The epidemiological intersection of fibroid burden and vitamin D deficiency is compelling: Black women in the United States have a 25-hydroxyvitamin D [25(OH)D] prevalence of deficiency (<20 ng/mL) of approximately 76% compared to 31% in white women, driven by melanin's photoprotective reduction of cutaneous vitamin D synthesis. This racial differential in vitamin D status maps precisely onto the demographic disparity in fibroid incidence, earlier onset, and lesion severity — an association that has reached statistical significance across multiple large cohort studies (ORs of 0.5–0.7 for fibroid risk per 10 ng/mL increase in 25(OH)D). Optimal supplementation targets ≥40 ng/mL 25(OH)D, typically requiring 2,000–4,000 IU/day in women with baseline deficiency.

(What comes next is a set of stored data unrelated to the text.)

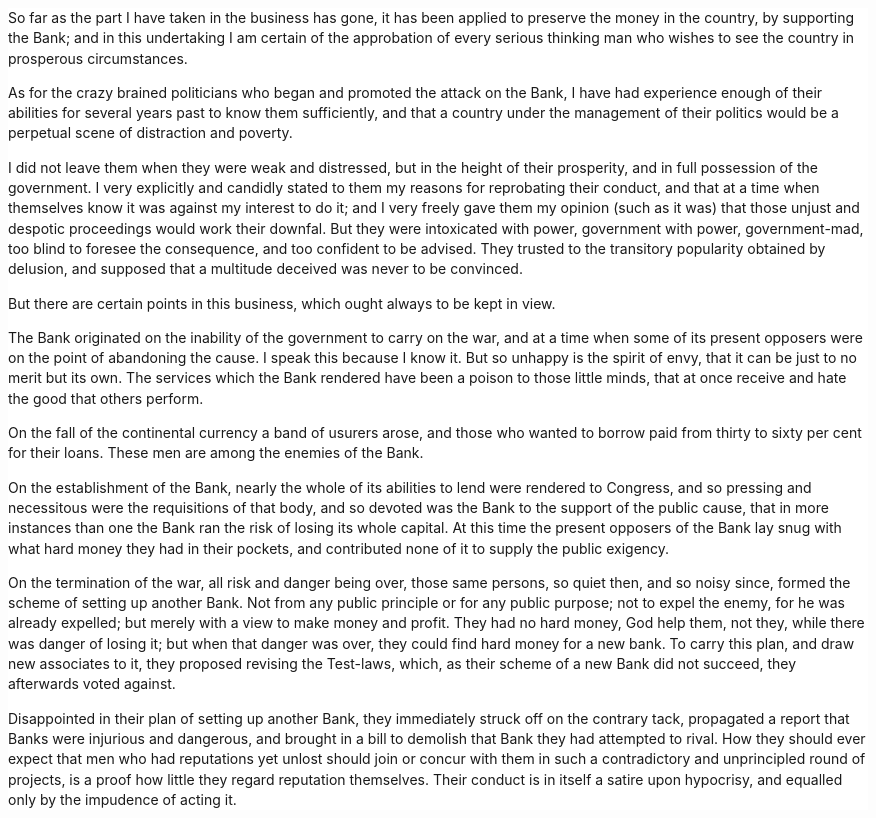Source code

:    So far as the part I have taken in the business has gone, it has been
   applied to preserve the money in the country, by supporting the Bank; and
   in this undertaking I am certain of the approbation of every serious
   thinking man who wishes to see the country in prosperous circumstances.

   As for the crazy brained politicians who began and promoted the attack on
   the Bank, I have had experience enough of their abilities for several
   years past to know them sufficiently, and that a country under the
   management of their politics would be a perpetual scene of distraction and
   poverty.

   I did not leave them when they were weak and distressed, but in the height
   of their prosperity, and in full possession of the government. I very
   explicitly and candidly stated to them my reasons for reprobating their
   conduct, and that at a time when themselves know it was against my
   interest to do it; and I very freely gave them my opinion (such as it was)
   that those unjust and despotic proceedings would work their downfal. But
   they were intoxicated with power, government with power, government-mad,
   too blind to foresee the consequence, and too confident to be advised.
   They trusted to the transitory popularity obtained by delusion, and
   supposed that a multitude deceived was never to be convinced.

   But there are certain points in this business, which ought always to be
   kept in view.

   The Bank originated on the inability of the government to carry on the
   war, and at a time when some of its present opposers were on the point of
   abandoning the cause. I speak this because I know it. But so unhappy is
   the spirit of envy, that it can be just to no merit but its own. The
   services which the Bank rendered have been a poison to those little minds,
   that at once receive and hate the good that others perform.

   On the fall of the continental currency a band of usurers arose, and those
   who wanted to borrow paid from thirty to sixty per cent for their loans.
   These men are among the enemies of the Bank.

   On the establishment of the Bank, nearly the whole of its abilities to
   lend were rendered to Congress, and so pressing and necessitous were the
   requisitions of that body, and so devoted was the Bank to the support of
   the public cause, that in more instances than one the Bank ran the risk of
   losing its whole capital. At this time the present opposers of the Bank
   lay snug with what hard money they had in their pockets, and contributed
   none of it to supply the public exigency.

   On the termination of the war, all risk and danger being over, those same
   persons, so quiet then, and so noisy since, formed the scheme of setting
   up another Bank. Not from any public principle or for any public purpose;
   not to expel the enemy, for he was already expelled; but merely with a
   view to make money and profit. They had no hard money, God help them, not
   they, while there was danger of losing it; but when that danger was over,
   they could find hard money for a new bank. To carry this plan, and draw
   new associates to it, they proposed revising the Test-laws, which, as
   their scheme of a new Bank did not succeed, they afterwards voted against.

   Disappointed in their plan of setting up another Bank, they immediately
   struck off on the contrary tack, propagated a report that Banks were
   injurious and dangerous, and brought in a bill to demolish that Bank they
   had attempted to rival. How they should ever expect that men who had
   reputations yet unlost should join or concur with them in such a
   contradictory and unprincipled round of projects, is a proof how little
   they regard reputation themselves. Their conduct is in itself a satire
   upon hypocrisy, and equalled only by the impudence of acting it.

[Image: Fibroid supplement mechanism integration diagram: EGCG (VEGFR2 → angiogenesis) + Vitamin D (VDR → TGF-β3/PTEN) + Quercetin (Wnt/β-catenin + mTOR) with non-overlapping pathway arrows and monitoring parameter timeline]

The mechanistically rational supplement protocol for uterine fibroids combines EGCG (400–800mg/day from ≥45% standardized extract), vitamin D3 targeting 40–60 ng/mL serum 25(OH)D, and quercetin (500–1,000mg/day) — addressing VEGFR2-mediated angiogenesis, VDR anti-proliferative signaling, and Wnt/β-catenin/mTOR SMC proliferation respectively. These mechanisms are non-overlapping and potentially synergistic at the lesion level: angiogenesis inhibition (EGCG) reduces lesion perfusion while VDR and quercetin reduce SMC proliferation.

Clinical monitoring in the context of this protocol requires baseline and 4–6 month ultrasound assessment (fibroid volume measurement by 3D volumetry provides the most sensitive change detection), serum 25(OH)D measurement every 3 months during repletion, and hemoglobin/ferritin given menorrhagia burden. The Wahab et al. EGCG RCT used ultrasound at 0 and 4 months as the primary outcome measure, establishing a monitoring cadence precedent. For EGCG specifically, liver function monitoring (ALT, AST) at baseline and 3 months is appropriate at doses ≥800mg/day, as isolated hepatotoxicity cases have been reported with high-dose green tea extract — though at lower rates than with green tea extract containing epigallocatechin (EGC) rather than purified EGCG. Dose reduction to 400mg/day is appropriate if ALT exceeds 2× upper limit of normal.